Transphobia is a relatively new English word for many of us. If you go online today, you will see #transphobia popping up on Twitter and Facebook alongside various other hashtags. It is an important word in the fast-paced, global dialogue of our time. We, the undersigned Ambassadors, High Commissioners and United Nations officials, invite you to reflect on this word today.
The United Nations describes transphobia as an irrational fear, hatred or aversion towards transgender people. These human beings, described with the term khawaja sara in Urdu, have a longstanding visibility in South Asian societies. Yet transgender Pakistanis continue to face discrimination and even a risk of violence, just as transgender individuals do in most parts of the world.
Those of you reading this newspaper may be a transgender person yourself or may have transgender friends or family. Most of us, though, have likely seen a transgender individual going about his or her daily life but have not had the chance to sit down together and chat. This lack of familiarity, this lack of human connection, feeds the aversion on which transphobia is built. All humans have a tendency to reject that which they do not understand.
It is for this reason that we welcome the steps that Pakistan’s government and people are taking to empower transgender citizens in this country, further strengthening the principle of equal rights for all.
The Supreme Court extended legal recognition of transgender Pakistanis in 2012 and afterwards NADRA began to offer identity cards with an option to mark “transgender.” Pakistanis have not stopped there, though, and the past year has seen a series of important steps.
Media are increasingly covering issues important to the transgender community. Crimes against transgender people are reported, peaceful protests are photographed and opinions are shared.

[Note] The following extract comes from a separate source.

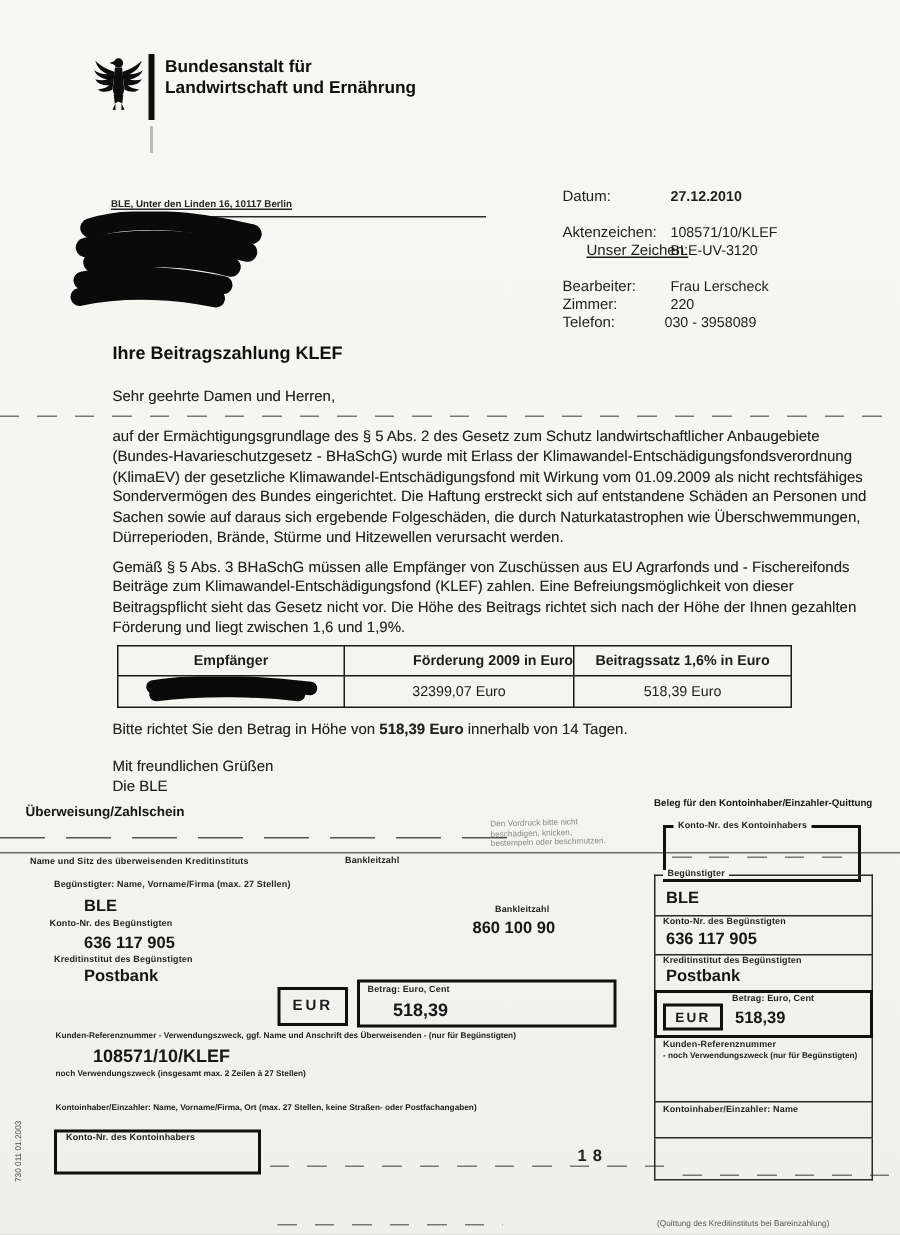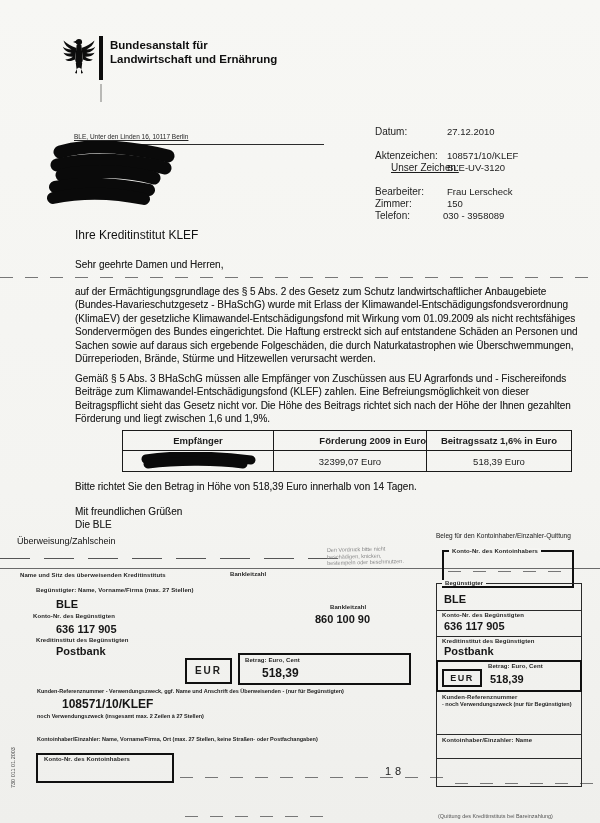"27.12.2010" .b { font-weight: 400 -> 700 }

In June 2016, fifty Islamic clerics in Lahore held a constructive dialogue on transgender Pakistanis and marriage, inheritance and funeral rituals. In July 2016, after two transwomen in Faisalabad were horribly assaulted, the police registered an FIR against their aggressors. We understand this may have been the first-ever police investigation into assault of transgender individuals in this country.
In December 2016, the Khyber-Pakhtunkhwa legislature passed a landmark resolution on transgender political empowerment. That same month, President Mamnoon Hussain honoured a group working to promote transgender rights with his inaugural National Human Rights Awards.
And as you read this article, Pakistan’s census workers are crossing the country and giving citizens the opportunity to be counted as transgender for the first time.
Positive developments such as these provide hope for many and are the foundations of progress. There is much debate about whether the resolutions and the FIRs and the media reports say enough of the right things, or address all of the important issues. Debates like this continue around the world, and they often reflect uncomfortable truths in society. But they are debates that are healthy and good: such debates have helped many countries address those truths in developing more tolerant and accepting societies.
We cannot forget or ignore the violence committed against transgender people in Pakistan in the past year, or the risk that such violence will occur again. There is a long way to go in ensuring that transgender individuals have access to education, jobs and health care, and that they can live free of social stigma. These challenges are not limited only to Pakistan. They are relevant to most countries, including the ones the diplomats among us represent. We are all united in working towards equal rights for all citizens.
We recognise the ongoing work in Pakistan to address transphobia. To all those human rights activists, politicians, civil servants, religious leaders, members of the media and everyday citizens who have worked to make a difference for transgender Pakistanis, we commend you and encourage you to keep up the good work.
Ending transphobia requires big decisions such as legislation and court rulings, media policies and religious dialogues. But it is also built on the small choices we each make every day. There are many words in Urdu and English to describe the transgender community. Many are ugly, impolite and offensive. We reject these words.
In our meetings with transgender leaders, we have been told that “transgender” and “khawaja sara” are respectful words to refer to members of their community. We choose these words, and we encourage you to use them, too. In doing so, we are all taking an important step to ending transphobia and fostering the principle of equal rights for all, in Pakistan and around the world.
On the occasion of the International Day Against Homophobia and Transphobia 2017.
Published in The Express Tribune, May 17th, 2017.